Problem requirements
Find each line in the records below that contains the word "slices", with upper and lower case matching, and copy those lines out in full.

Data for review
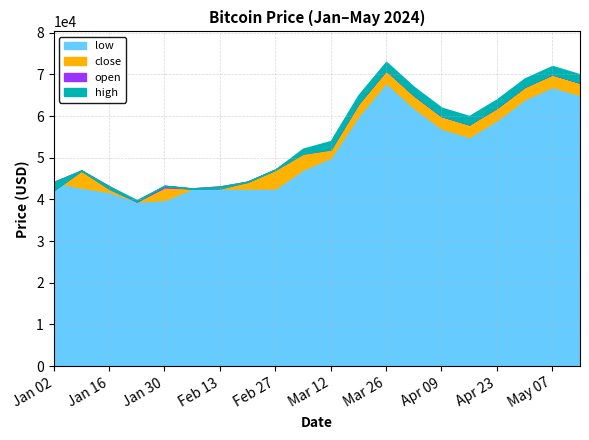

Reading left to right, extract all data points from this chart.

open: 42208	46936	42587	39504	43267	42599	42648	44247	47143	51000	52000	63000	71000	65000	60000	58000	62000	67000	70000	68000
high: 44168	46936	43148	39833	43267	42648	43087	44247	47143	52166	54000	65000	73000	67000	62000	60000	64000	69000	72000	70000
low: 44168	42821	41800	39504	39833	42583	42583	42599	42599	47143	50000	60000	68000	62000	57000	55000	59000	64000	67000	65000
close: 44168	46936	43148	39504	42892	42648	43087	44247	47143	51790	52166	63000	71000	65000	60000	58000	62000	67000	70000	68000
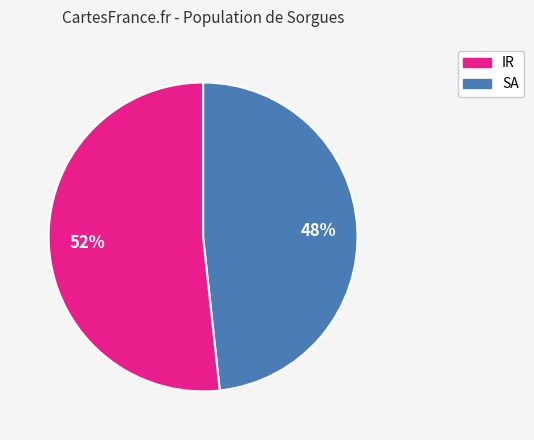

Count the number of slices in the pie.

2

Output for this exercise
Count the number of slices in the pie.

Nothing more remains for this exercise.